[Exercise aim] Among the entries that follow, some lines contain the word "depth". Show all of them.

[Entries supplied Boundary: Start]

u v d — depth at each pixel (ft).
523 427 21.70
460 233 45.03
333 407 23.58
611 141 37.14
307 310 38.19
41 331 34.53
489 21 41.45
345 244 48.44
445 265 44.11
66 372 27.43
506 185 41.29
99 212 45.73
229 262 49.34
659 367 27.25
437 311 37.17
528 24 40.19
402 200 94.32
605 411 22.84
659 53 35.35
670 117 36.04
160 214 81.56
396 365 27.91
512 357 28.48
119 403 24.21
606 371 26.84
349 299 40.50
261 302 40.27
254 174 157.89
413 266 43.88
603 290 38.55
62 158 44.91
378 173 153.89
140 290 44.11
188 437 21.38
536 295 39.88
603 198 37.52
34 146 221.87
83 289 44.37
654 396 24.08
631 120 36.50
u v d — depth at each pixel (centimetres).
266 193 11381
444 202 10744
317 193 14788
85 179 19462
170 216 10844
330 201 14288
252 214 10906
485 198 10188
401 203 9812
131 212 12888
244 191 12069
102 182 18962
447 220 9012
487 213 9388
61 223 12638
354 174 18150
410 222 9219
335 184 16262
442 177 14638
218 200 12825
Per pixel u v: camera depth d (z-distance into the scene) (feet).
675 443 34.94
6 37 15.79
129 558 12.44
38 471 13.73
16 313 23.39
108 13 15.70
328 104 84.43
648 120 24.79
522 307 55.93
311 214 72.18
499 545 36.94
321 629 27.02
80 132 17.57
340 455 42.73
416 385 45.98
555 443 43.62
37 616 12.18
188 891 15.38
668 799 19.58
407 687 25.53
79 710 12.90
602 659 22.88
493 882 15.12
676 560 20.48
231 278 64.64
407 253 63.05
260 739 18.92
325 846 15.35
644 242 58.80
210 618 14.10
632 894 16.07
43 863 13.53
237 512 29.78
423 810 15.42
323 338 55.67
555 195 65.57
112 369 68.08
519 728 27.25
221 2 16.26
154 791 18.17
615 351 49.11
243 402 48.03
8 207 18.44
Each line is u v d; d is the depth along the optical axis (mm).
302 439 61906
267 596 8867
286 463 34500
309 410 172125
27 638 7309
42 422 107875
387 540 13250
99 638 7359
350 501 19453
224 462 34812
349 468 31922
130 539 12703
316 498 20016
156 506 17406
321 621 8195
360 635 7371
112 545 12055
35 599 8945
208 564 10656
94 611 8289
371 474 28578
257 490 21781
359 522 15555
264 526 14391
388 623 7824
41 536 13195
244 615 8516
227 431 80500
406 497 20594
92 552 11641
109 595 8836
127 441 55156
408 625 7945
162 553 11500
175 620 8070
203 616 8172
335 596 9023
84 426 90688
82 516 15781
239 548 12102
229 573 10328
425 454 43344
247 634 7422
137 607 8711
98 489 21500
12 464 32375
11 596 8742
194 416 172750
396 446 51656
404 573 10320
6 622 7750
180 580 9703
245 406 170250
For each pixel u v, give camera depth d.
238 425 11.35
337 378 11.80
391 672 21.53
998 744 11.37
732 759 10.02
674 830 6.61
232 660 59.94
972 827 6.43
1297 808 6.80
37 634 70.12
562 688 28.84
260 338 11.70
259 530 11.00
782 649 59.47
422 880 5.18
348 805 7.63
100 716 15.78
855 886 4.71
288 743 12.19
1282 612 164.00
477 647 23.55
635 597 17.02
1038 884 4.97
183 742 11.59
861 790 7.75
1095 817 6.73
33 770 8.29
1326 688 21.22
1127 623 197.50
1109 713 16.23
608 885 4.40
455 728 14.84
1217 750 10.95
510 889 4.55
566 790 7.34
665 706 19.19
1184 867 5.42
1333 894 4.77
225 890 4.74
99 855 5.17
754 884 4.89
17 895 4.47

[Entries supplied Boundary: End]

[Completed task]
u v d — depth at each pixel (ft).
u v d — depth at each pixel (centimetres).
Per pixel u v: camera depth d (z-distance into the scene) (feet).
Each line is u v d; d is the depth along the optical axis (mm).
For each pixel u v, give camera depth d.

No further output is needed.